Der jüdische Friedhof in Langenei

Im vorwiegend katholisch geprägten Landschaftsbild des Sauerlandes sind Friedhöfe andersgläubiger Gemeinden eher ungewöhnliche Orte. Und tatsächlich ist der jüdische Friedhof in Lennestadt-Langenei auch nicht ganz einfach zu finden: Es ist ein unscheinbares Gelände zwischen dem katholischen Friedhof und dem angrenzenden Wohngebiet.

Der jüdische Friedhof ist heute denkmalgeschützt und befindet sich teilweise im Besitz der Stadt Lennestadt sowie auf dem privaten Grundstück der Familie Kirchhoff. Auf dem eigentlichen Friedhof sind nur noch zwölf gleichförmig gestaltete, grasbewachsene Grabstellen sowie eine Gedenktafel zu sehen, auf dem Privatgelände befindet sich ein ebenfalls grasbewachsenes Doppelgrab mit einem Grabstein für die Eheleute Rika und Abraham Winter, die hier als Letzte 1930 bzw. 1933 beigesetzt wurden.

Unklar ist, wann der Friedhof mit den einzelnen Grabstellen angelegt und wer dort begraben worden ist, da keine Grabsteine mit Inschriften existieren. Bekannt ist lediglich, dass auf diesem Teil des Friedhofs die letzte Beisetzung 1922 stattfand.

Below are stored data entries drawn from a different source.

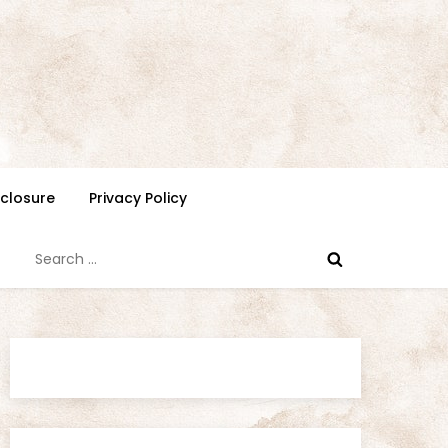
isclosure
Privacy Policy
Search
for:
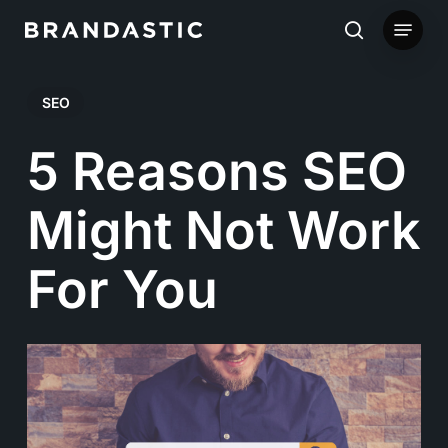
Skip
Menu
to
search
main
SEO
content
5 Reasons SEO
Might Not Work
For You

Belegt ist auch, dass der Jude Aron Neuhaus mit dem Grafen von Fürstenberg Herdringen 1928 einen Pachtvertrag über das Grundstück für zwanzig Jahre abgeschlossen hatte. 1944 wurde gegen den Willen der Gemeinde in Langenei ein Behelfsheim auf dem oberen Teil des Grundstücks errichtet. Der Grabstein der Eheleute Winter wurde dabei zweckentfremdet und als Treppenstufe benutzt. Auf Drängen von Pfarrer Bremerich schaltete sich schließlich Gemeindebürgermeister Patt ein und veranlasste, dass das Behelfsheim im April 1945 innerhalb von 48 Stunden wieder abgerissen werden musste. Der Grabstein der Eheleute Winter wurde später erneuert.Die Familien Winter und Neuhaus waren die einzigen jüdischen Familien, die Anfang des 20. Jahrhunderts in Langenei lebten. Beide Familien zogen in den 1920er Jahren nach Altenhundem, wo sie jeweils eine Metzgerei betrieben, bis die Eheleute Neuhaus und weitere Familienangehörige beider Familien unter der Nazi-Herrschaft deportiert und ermordet wurden. Einige ihrer Kinder konnten nach Südamerika bzw. in die USA auswandern.In den 1960er Jahren hat Herr Kirchhoff Senior das Grundstück vom Grafen von Fürstenberg erworben und sich damit verpflichtet, alle Grabstellen zu pflegen. Die Pflege der Gräber ist mittlerweile vom Großvater über den Vater auf die Söhne übergegangen und die Stadt Lennestadt überzeugt sich regelmäßig vom guten Zustand der Gräber. Monatliche Kontrollfahrten der Polizei machen auf traurige Weise deutlich, dass Orte jüdischen Glaubens auch heute noch geschützt werden müssen. Vielleicht ist die Sorge um Vandalismus auch der Grund dafür, dass es kein Schild gibt, das auf den jüdischen Friedhof hinweist.

Fünfzig Jahre nach ihrer Flucht reiste die jüngste Tochter der Eheleute Winter, Hedwig, von Argentinien ins Sauerland und besuchte den jüdischen Friedhof und die Grabstätte ihrer Eltern. Ein Jahr später kam auch ihre Schwester Frieda aus Argentinien nach Lennestadt und feierte dort ihren 80. Geburtstag.2008 wurden vor den einstigen Wohnhäusern der Familien Winter und Neuhaus in der Hundemstraße in Altenhundem sogenannte Stolpersteine angelegt, die an die ehemaligen jüdischen Mitbürger und Mitbürgerinnen erinnern.


Heute gibt es keine jüdische Gemeinde mehr im Kreis Olpe, aber an einigen Orten zeugen ehemalige jüdische Friedhöfe wie in Langenei von einstigem jüdischen Leben im Südsauerland: so in Neuenkleusheim, Rhode, Attendorn und Lenhausen. Gerade heute ist es wichtig, solche Gedenkstätten zu erhalten und die Geschichte nicht in Vergessenheit geraten zu lassen.